## Collected material
• • • • •

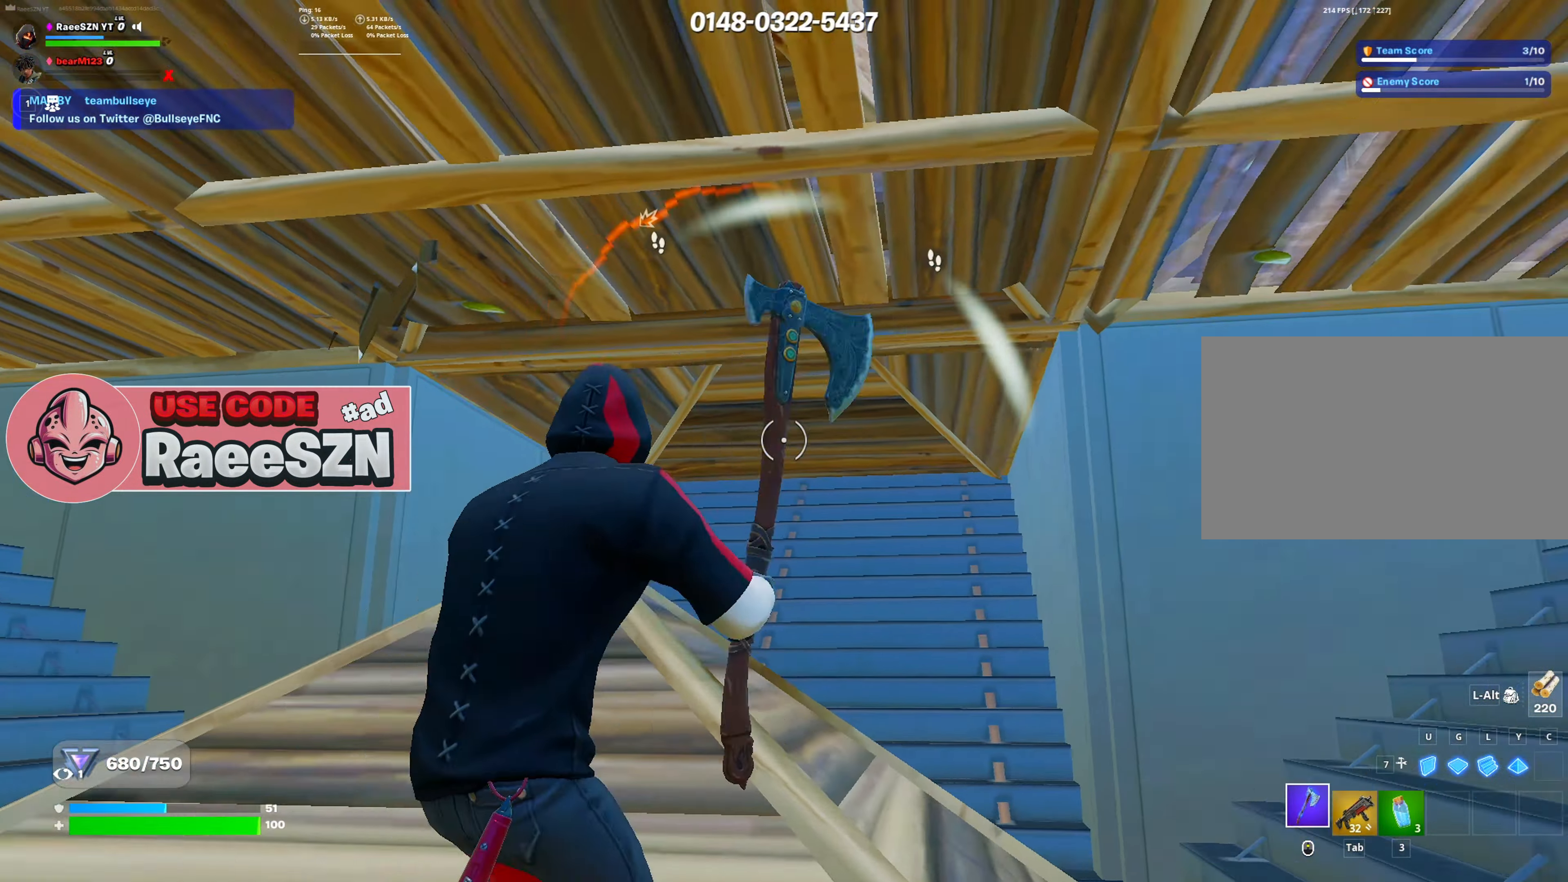
{"keys": ["r", "w"], "mouse": [], "mouse_move": "right", "events": [[67, "mouse_wheel", "up"], [117, "d", "up"], [484, "r", "down"]]}
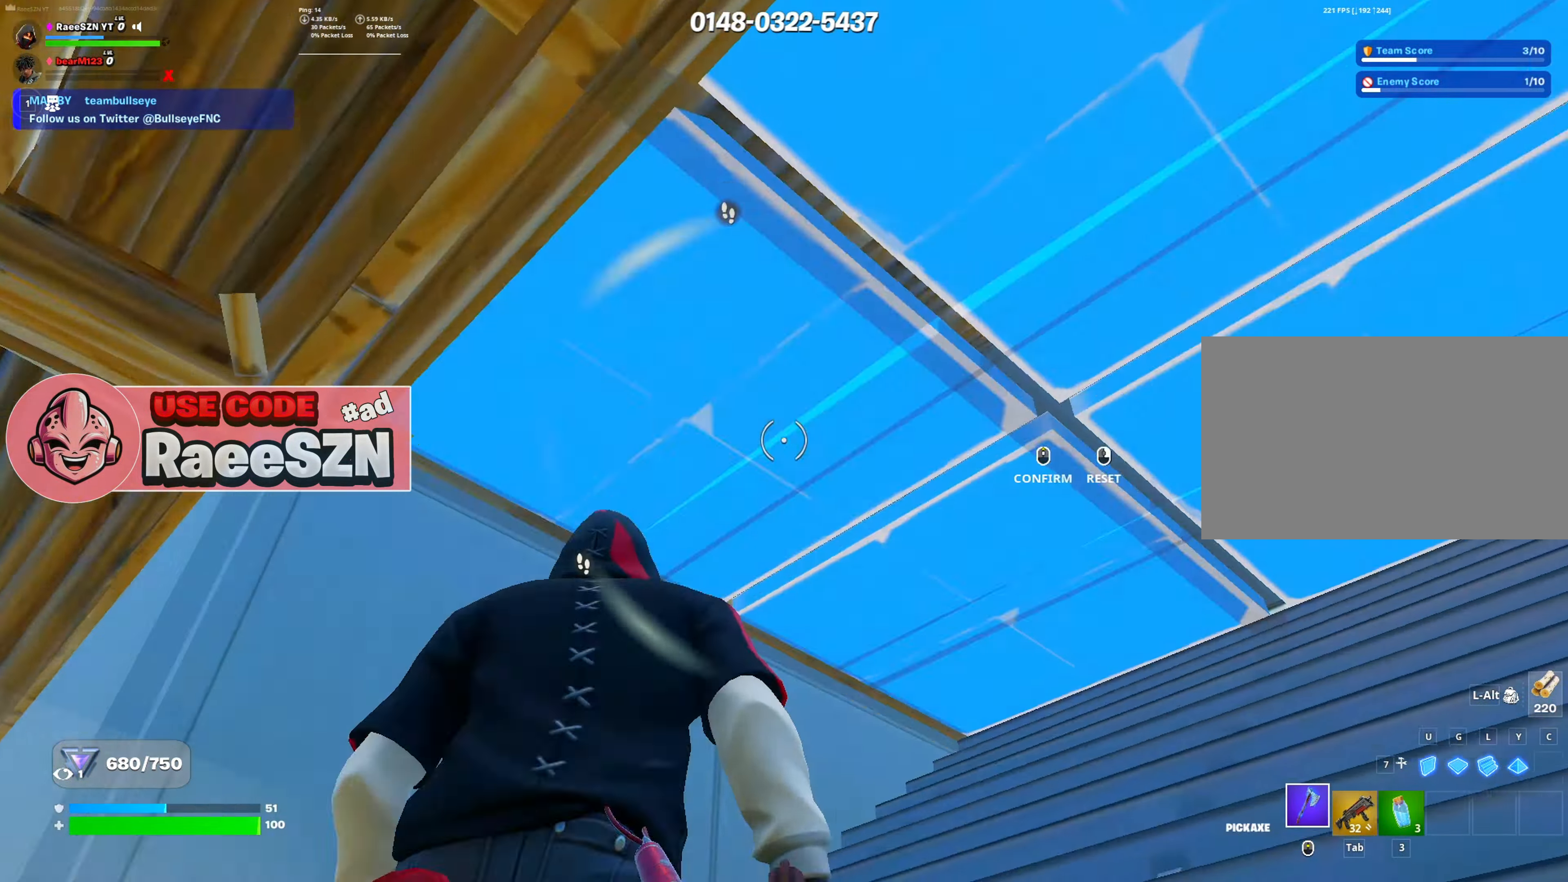
{"keys": ["w"], "mouse": [], "mouse_move": "up-left", "events": [[33, "mouse_left", "down"], [83, "r", "up"], [133, "mouse_left", "up"], [217, "d", "down"], [400, "d", "up"]]}
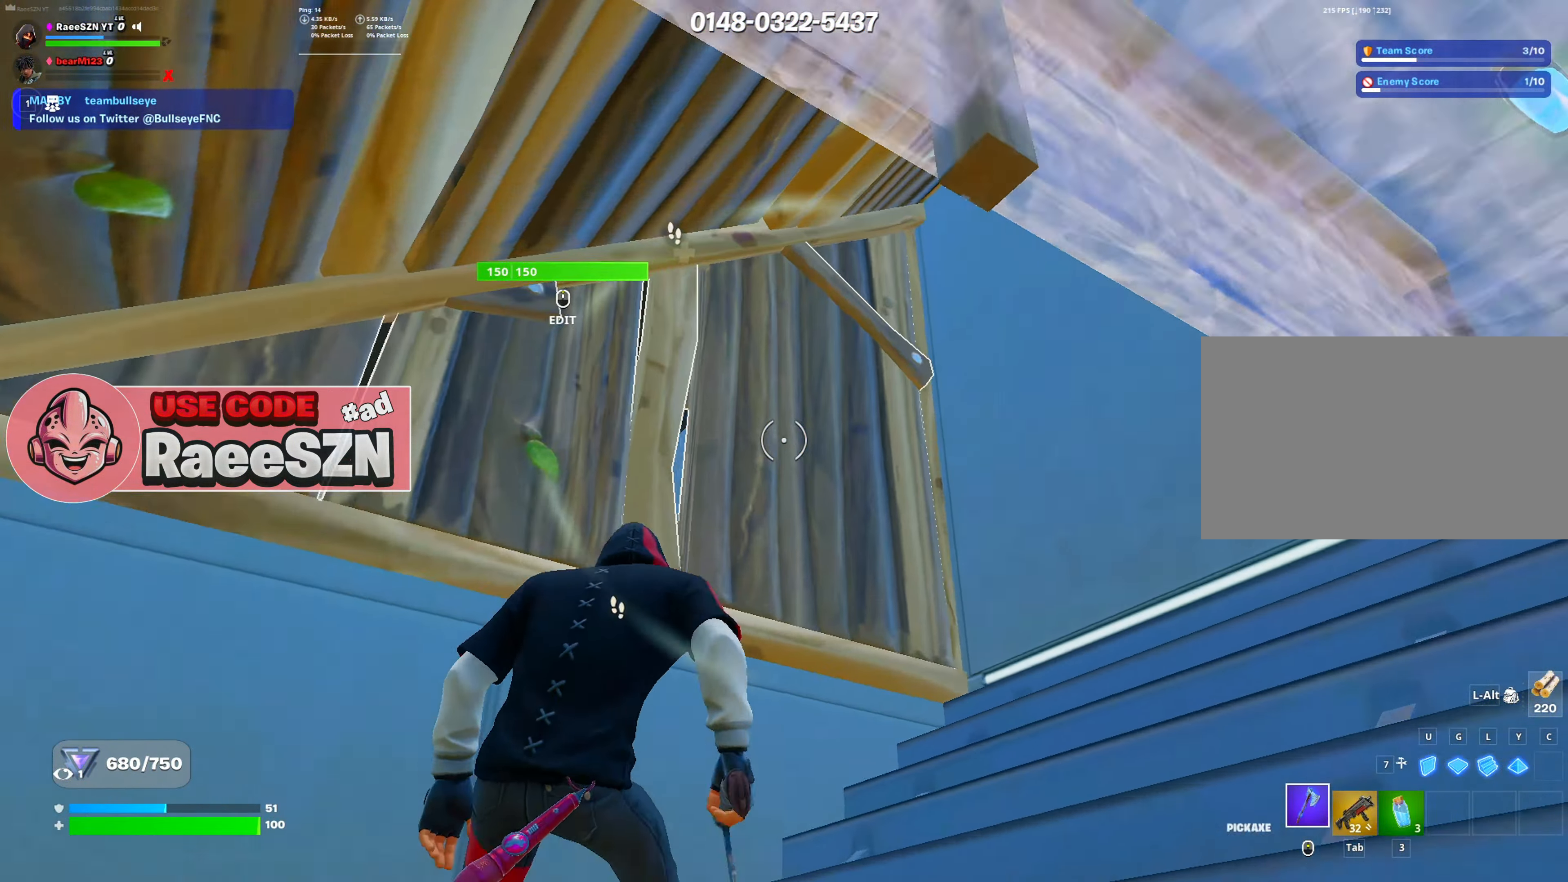
{"keys": ["w"], "mouse": [], "mouse_move": "down-left", "events": [[84, "r", "down"], [134, "mouse_left", "down"], [134, "w", "up"], [184, "r", "up"], [234, "w", "down"], [284, "mouse_left", "up"]]}
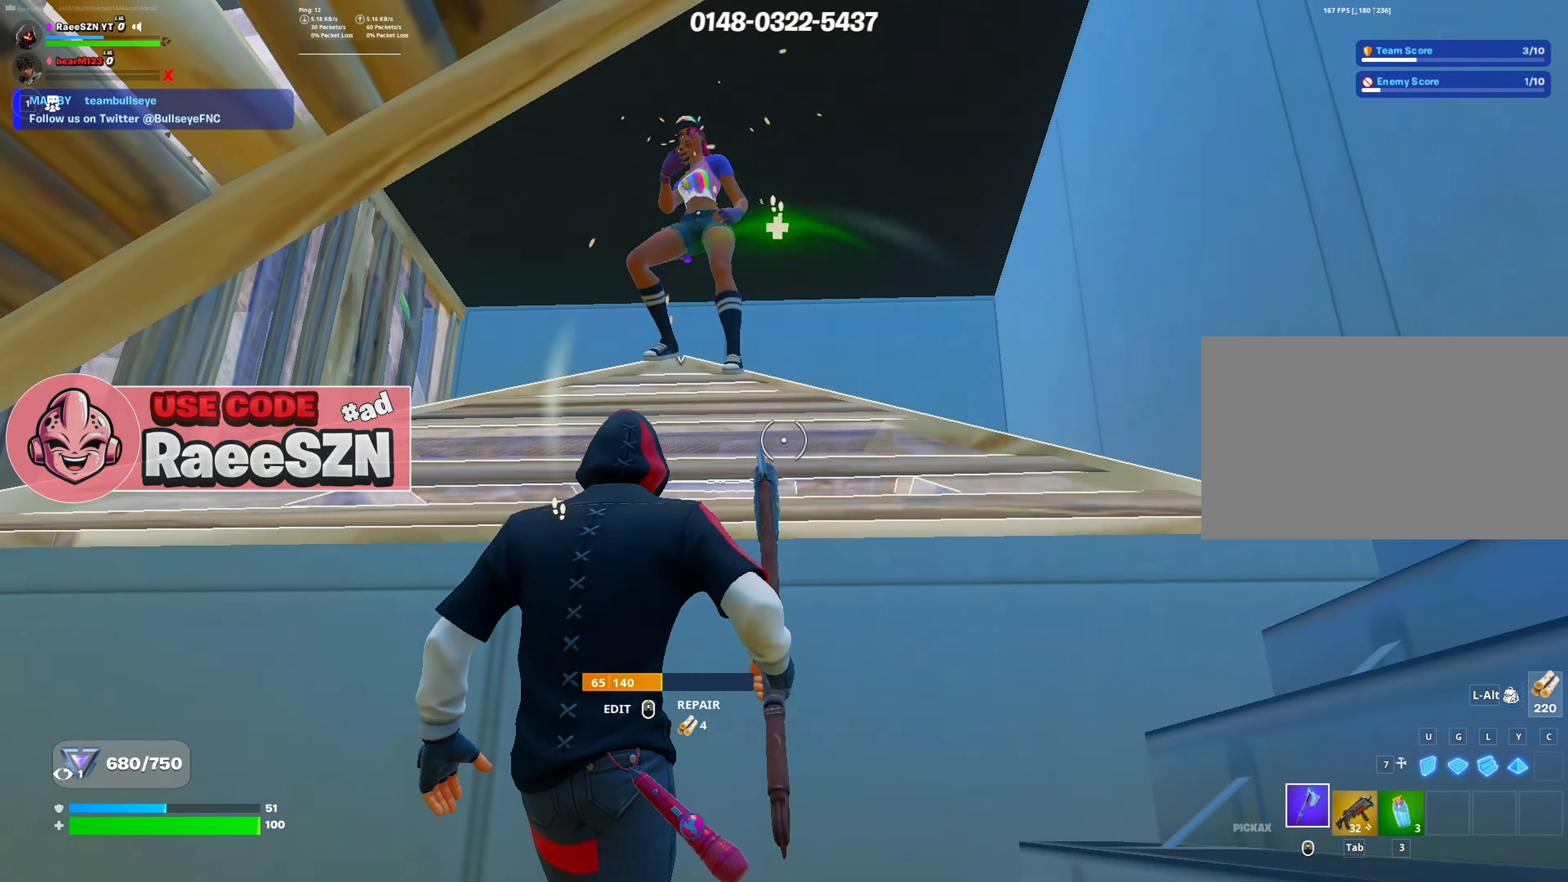
{"keys": ["a", "s"], "mouse": [], "mouse_move": "still", "events": [[50, "d", "down"], [100, "d", "up"], [100, "tab", "down"], [200, "d", "down"], [200, "tab", "up"], [250, "w", "up"], [433, "a", "down"], [433, "s", "down"], [483, "d", "up"]]}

• • • • •

Figure out how many lines of the data hold "left", and answer with the number only.

## Exercise answer
2